Available records ▸
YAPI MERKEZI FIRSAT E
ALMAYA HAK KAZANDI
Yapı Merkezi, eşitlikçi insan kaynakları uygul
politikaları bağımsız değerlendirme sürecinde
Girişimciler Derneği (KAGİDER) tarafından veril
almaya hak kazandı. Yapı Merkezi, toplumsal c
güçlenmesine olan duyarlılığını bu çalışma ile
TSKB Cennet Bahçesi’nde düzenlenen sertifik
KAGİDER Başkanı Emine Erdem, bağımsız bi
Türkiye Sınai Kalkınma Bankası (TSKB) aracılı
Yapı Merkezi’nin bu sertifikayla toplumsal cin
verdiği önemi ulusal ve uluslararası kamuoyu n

Activity ▸
Reproduce the listing from its first line through the line holding "güçlenmesine olan duyarlılığını", inclusive, replacing "Yapı Merkezi" with "Şirket" and leaving everything else as it is.

The completed task ▸
YAPI MERKEZI FIRSAT E
ALMAYA HAK KAZANDI
Şirket, eşitlikçi insan kaynakları uygul
politikaları bağımsız değerlendirme sürecinde
Girişimciler Derneği (KAGİDER) tarafından veril
almaya hak kazandı. Şirket, toplumsal c
güçlenmesine olan duyarlılığını bu çalışma ile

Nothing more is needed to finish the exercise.